Dr Arthur Wicksteed is a GP with a roving eye. His son Dennis is desperate to lose his virginity and his sister Constance wants false breasts to bag her a better man than the Canon, her fiancee. His wife’s ex flame is Sir Percy Shorter, the President of the BMA, who’s here in their home town of Hove for a conference. Lady Rumpers and her daughter Felicity, back from their colonial adventures, turn up, though it’s a long time before you realise why. Add in the false breast salesman / fitter, a suicidal patient and the Wicksteed’s housekeeper Mrs Swabb, our ‘narrator’ – a brilliant performance from Ria Jones – shake & stir and you have a surreal take on the classic British farce of that time.

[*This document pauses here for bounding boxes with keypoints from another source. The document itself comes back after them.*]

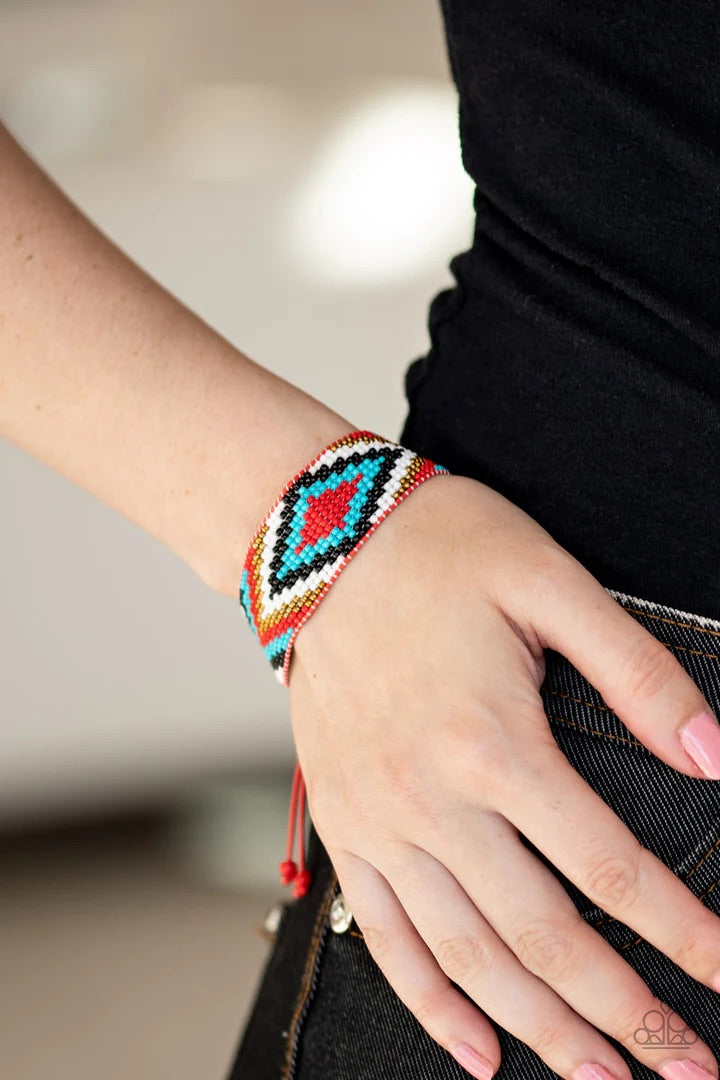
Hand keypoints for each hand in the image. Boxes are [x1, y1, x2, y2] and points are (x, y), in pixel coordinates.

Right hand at [289, 472, 719, 1079]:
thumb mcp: (550, 583)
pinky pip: (385, 936)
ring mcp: (379, 821)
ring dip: (541, 1030)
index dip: (683, 933)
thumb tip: (711, 755)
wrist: (320, 543)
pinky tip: (478, 1052)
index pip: (610, 868)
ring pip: (468, 957)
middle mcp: (432, 800)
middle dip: (625, 1014)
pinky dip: (433, 1005)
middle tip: (686, 1068)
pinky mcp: (344, 823)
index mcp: (493, 742)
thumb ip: (637, 672)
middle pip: (543, 937)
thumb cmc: (437, 552)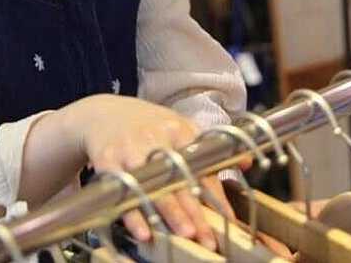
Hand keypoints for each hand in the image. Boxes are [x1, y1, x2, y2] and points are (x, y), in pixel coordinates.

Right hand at [64, 95, 239, 251]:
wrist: (102, 113)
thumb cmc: (147, 126)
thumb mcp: (179, 127)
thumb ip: (209, 149)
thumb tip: (247, 161)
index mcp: (178, 129)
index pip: (201, 166)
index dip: (215, 195)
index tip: (227, 221)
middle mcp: (154, 137)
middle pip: (178, 178)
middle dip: (194, 210)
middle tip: (207, 236)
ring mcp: (129, 148)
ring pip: (152, 185)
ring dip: (168, 212)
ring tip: (184, 234)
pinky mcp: (107, 160)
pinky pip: (122, 191)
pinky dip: (133, 214)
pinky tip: (144, 232)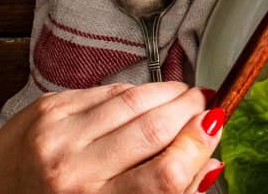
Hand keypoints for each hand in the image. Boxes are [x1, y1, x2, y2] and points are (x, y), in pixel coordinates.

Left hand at [0, 83, 225, 193]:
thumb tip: (211, 164)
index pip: (161, 176)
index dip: (197, 147)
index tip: (216, 129)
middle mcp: (71, 172)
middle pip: (154, 129)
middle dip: (191, 111)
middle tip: (209, 107)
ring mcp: (58, 133)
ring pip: (136, 100)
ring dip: (171, 94)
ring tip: (187, 98)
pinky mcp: (51, 106)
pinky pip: (110, 91)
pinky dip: (139, 92)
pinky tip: (150, 98)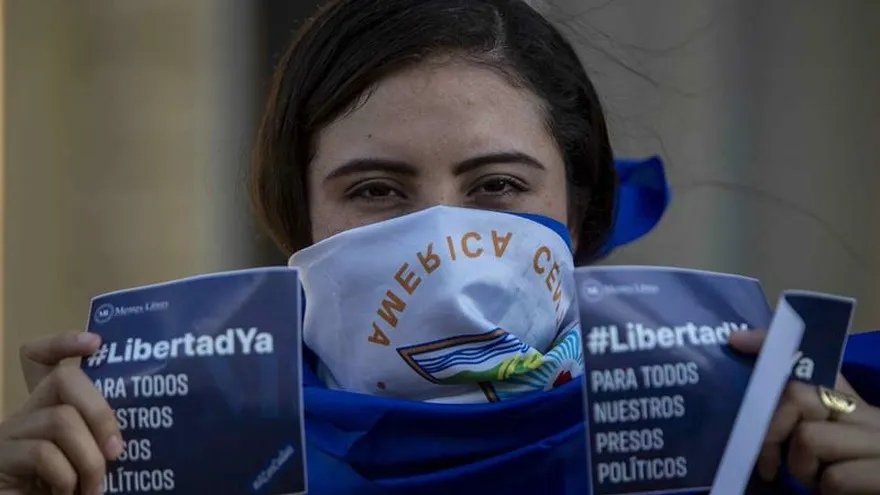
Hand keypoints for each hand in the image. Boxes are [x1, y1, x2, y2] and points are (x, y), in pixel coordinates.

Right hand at [0, 333, 121, 494]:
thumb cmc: (72, 490)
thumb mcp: (92, 457)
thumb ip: (102, 436)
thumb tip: (136, 422)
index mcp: (49, 408)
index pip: (40, 359)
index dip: (62, 343)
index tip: (95, 343)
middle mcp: (26, 413)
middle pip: (63, 379)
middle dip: (100, 412)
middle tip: (116, 451)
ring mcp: (8, 433)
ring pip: (61, 419)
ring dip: (89, 459)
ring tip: (93, 489)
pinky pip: (43, 453)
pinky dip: (66, 477)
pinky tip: (66, 494)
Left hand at [730, 331, 879, 493]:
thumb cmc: (850, 481)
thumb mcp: (825, 449)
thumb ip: (799, 423)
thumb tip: (749, 403)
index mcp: (855, 407)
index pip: (814, 363)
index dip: (772, 348)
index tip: (737, 340)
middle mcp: (872, 417)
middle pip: (798, 396)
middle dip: (770, 431)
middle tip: (767, 465)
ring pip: (809, 437)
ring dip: (800, 469)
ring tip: (815, 484)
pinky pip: (833, 477)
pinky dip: (824, 492)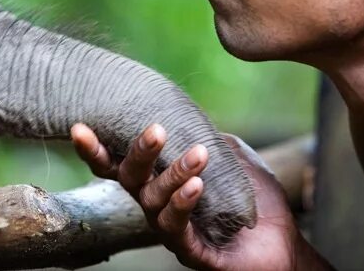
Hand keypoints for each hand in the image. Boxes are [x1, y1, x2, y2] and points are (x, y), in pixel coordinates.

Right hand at [71, 123, 327, 270]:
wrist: (284, 245)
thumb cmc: (254, 201)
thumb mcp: (231, 155)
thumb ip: (205, 133)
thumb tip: (186, 112)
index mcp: (158, 182)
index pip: (119, 164)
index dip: (95, 149)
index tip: (79, 127)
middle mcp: (155, 206)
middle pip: (130, 178)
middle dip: (139, 153)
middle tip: (156, 130)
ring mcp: (169, 230)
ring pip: (154, 200)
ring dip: (174, 173)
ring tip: (198, 155)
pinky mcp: (189, 251)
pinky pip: (175, 226)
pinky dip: (183, 202)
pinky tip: (196, 186)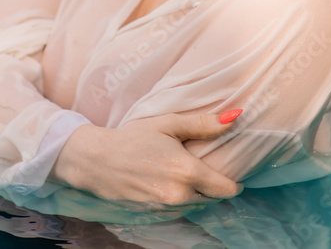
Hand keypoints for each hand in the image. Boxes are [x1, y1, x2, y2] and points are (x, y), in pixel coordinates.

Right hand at [49, 112, 243, 209]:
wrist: (96, 160)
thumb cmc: (133, 138)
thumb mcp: (168, 123)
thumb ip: (203, 123)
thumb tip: (235, 118)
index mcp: (187, 172)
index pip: (227, 189)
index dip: (234, 182)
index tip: (233, 172)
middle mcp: (179, 194)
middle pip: (212, 197)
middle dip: (214, 185)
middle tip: (206, 166)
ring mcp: (166, 207)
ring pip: (195, 204)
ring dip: (196, 192)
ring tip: (185, 171)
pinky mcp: (154, 213)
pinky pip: (178, 208)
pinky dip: (179, 197)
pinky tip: (168, 180)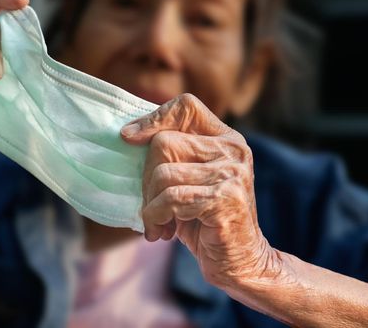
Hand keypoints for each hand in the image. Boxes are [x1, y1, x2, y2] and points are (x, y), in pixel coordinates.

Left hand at [121, 93, 282, 289]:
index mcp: (226, 138)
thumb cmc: (205, 220)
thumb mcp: (190, 180)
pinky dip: (156, 217)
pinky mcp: (225, 198)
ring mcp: (232, 174)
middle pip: (164, 143)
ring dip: (149, 204)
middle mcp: (234, 150)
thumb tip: (127, 134)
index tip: (128, 138)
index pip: (186, 106)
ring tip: (157, 222)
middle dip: (146, 178)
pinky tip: (161, 232)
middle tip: (151, 204)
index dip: (153, 118)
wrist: (240, 261)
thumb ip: (173, 155)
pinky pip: (172, 199)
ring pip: (164, 173)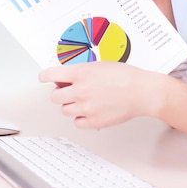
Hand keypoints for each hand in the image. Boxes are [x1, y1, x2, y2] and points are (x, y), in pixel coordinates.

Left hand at [39, 62, 162, 128]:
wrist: (142, 91)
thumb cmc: (126, 76)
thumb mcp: (100, 65)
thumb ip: (81, 71)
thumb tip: (66, 78)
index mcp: (80, 74)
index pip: (50, 75)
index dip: (45, 76)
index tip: (44, 78)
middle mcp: (80, 91)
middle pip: (55, 97)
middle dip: (61, 93)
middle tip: (70, 91)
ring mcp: (86, 108)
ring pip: (65, 110)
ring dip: (72, 105)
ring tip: (86, 100)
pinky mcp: (93, 122)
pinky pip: (78, 122)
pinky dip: (82, 117)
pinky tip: (92, 110)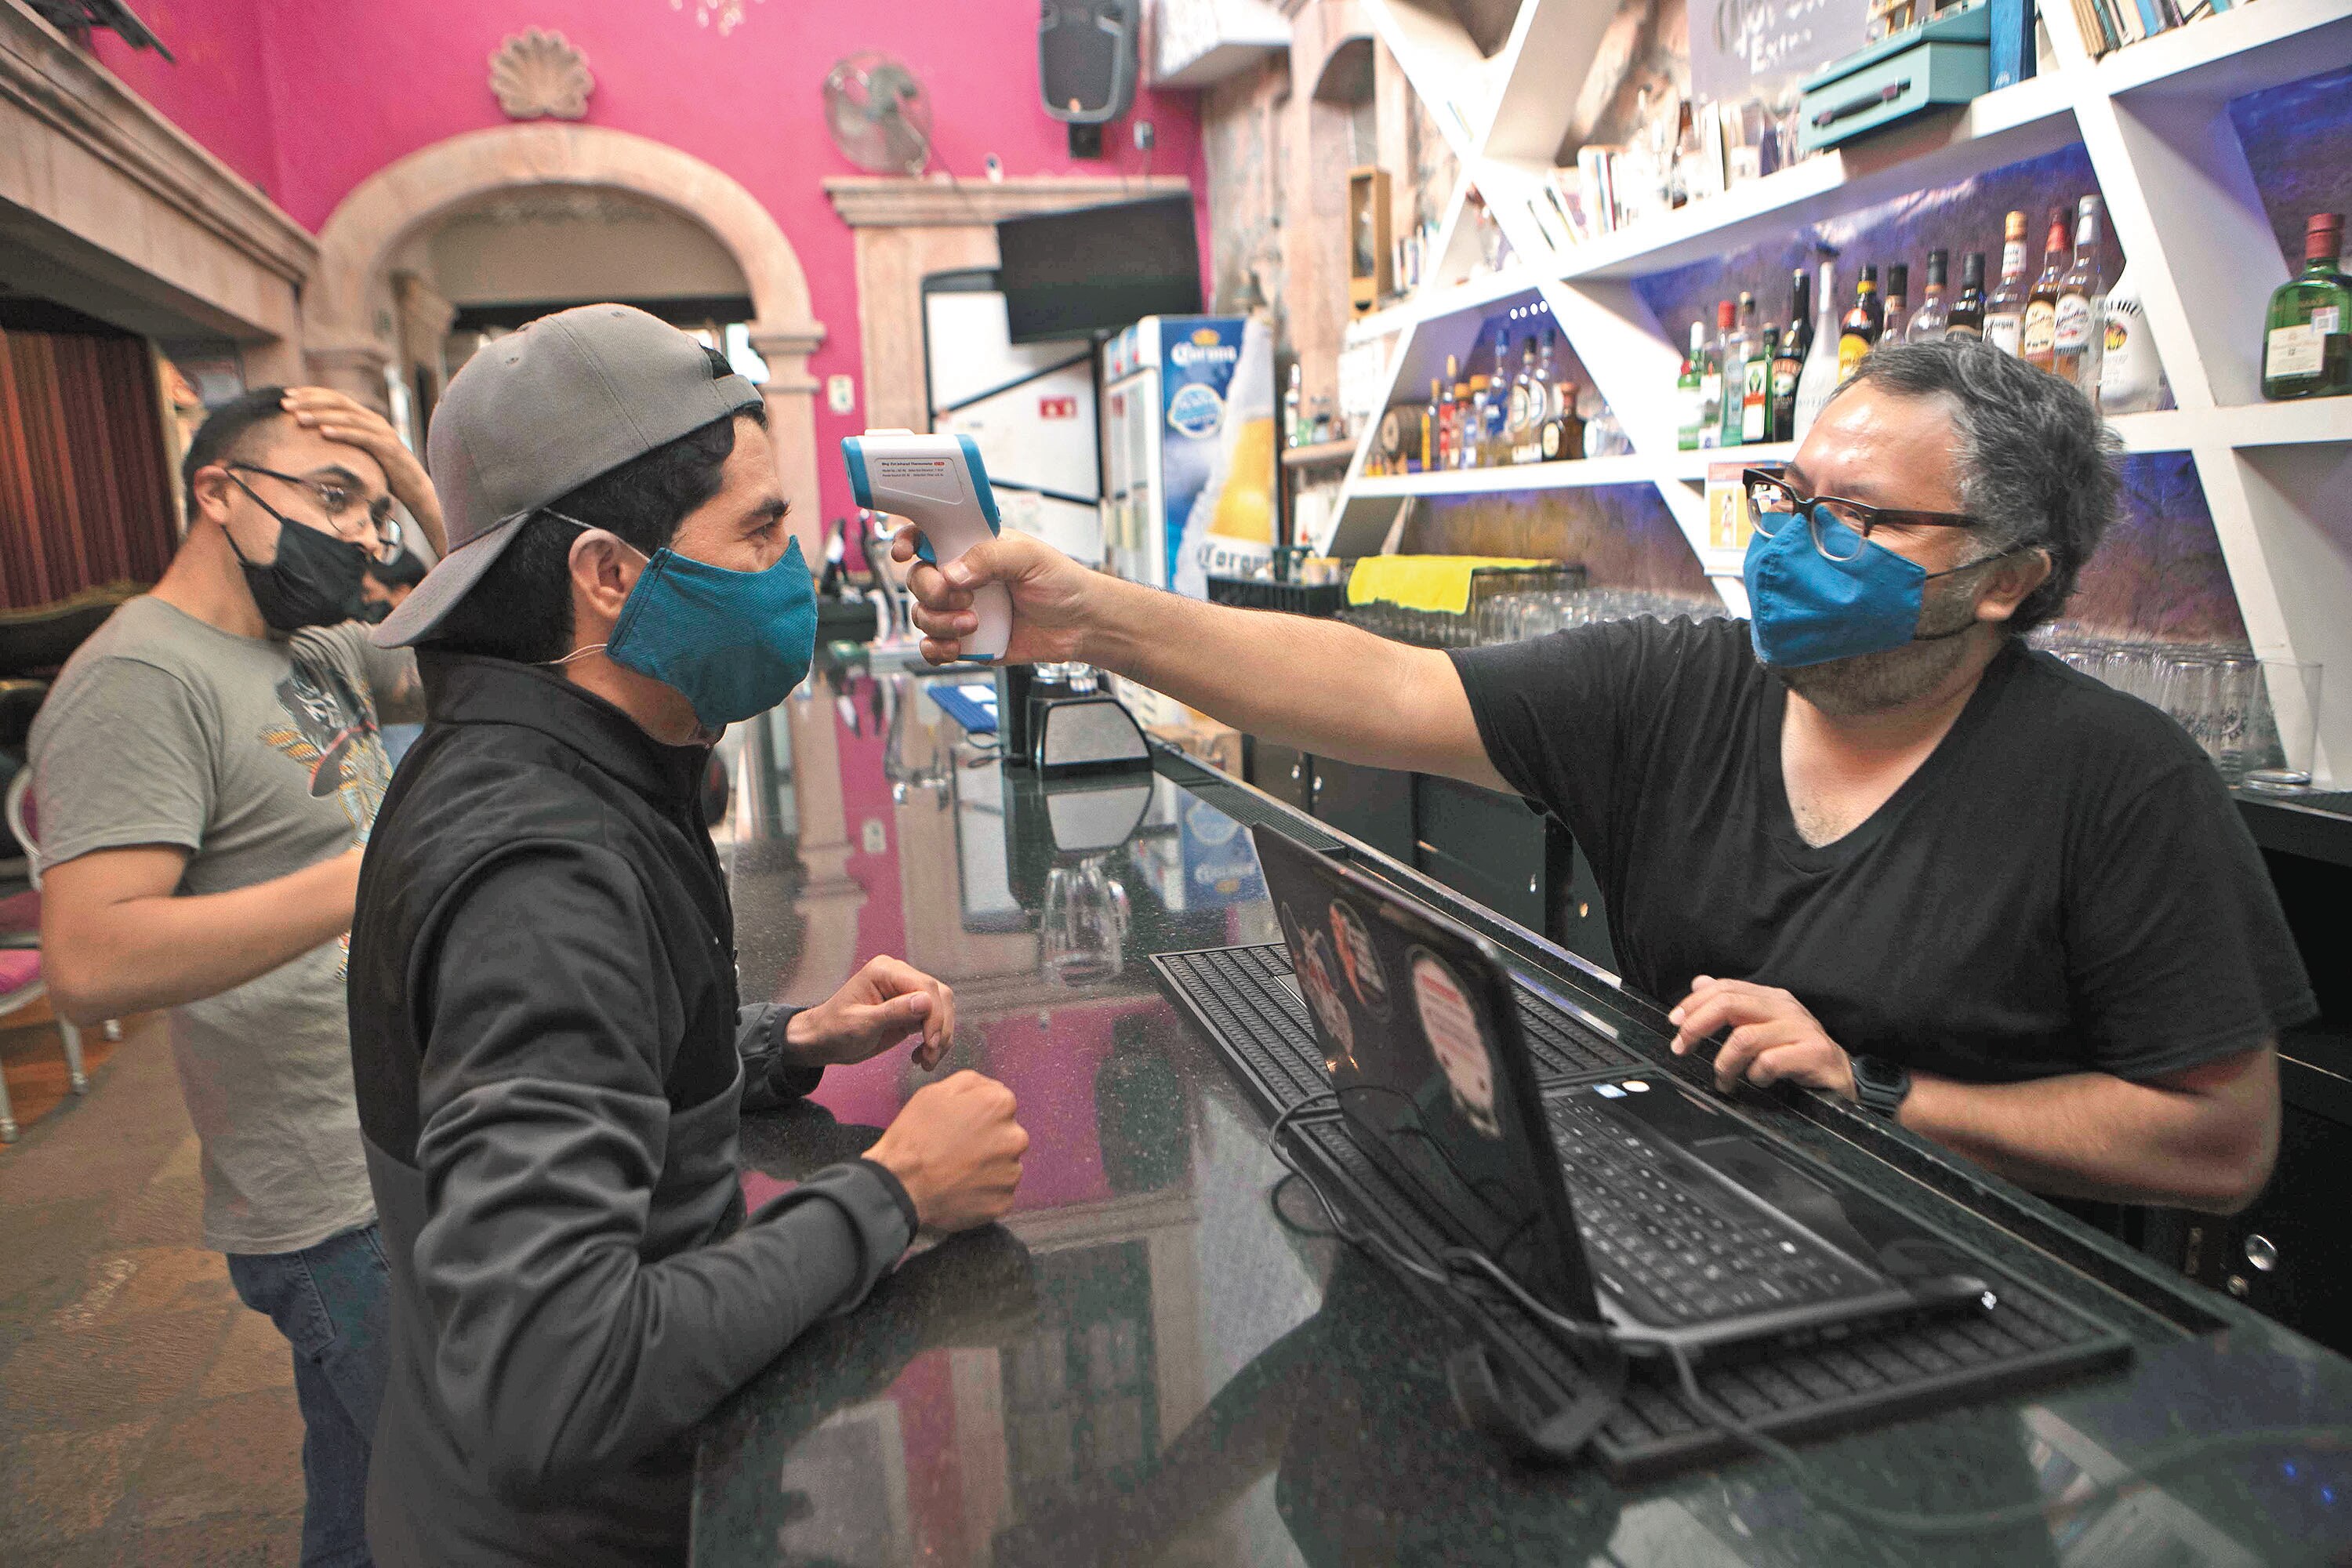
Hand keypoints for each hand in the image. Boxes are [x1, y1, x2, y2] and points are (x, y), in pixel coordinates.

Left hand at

It’s all very well plotted and littered with good jokes. There’s a coffin centre stage, the purpose of which remains unclear, otherwise there are no props, so it zips along. The costumes are pitch perfect 70’s, and of course the soundtrack is to die for. Underneath all this there may be some messages, but if there are they get lost in the form. You can’t fault the performers, who make the best of every line and every situation, but it didn’t really work for me.

It’s a curiosity, and as a big Bennett fan I’m glad I went to see what he was up to in early career, but it’s easy to see why its taken 25 years to reappear on a London stage again.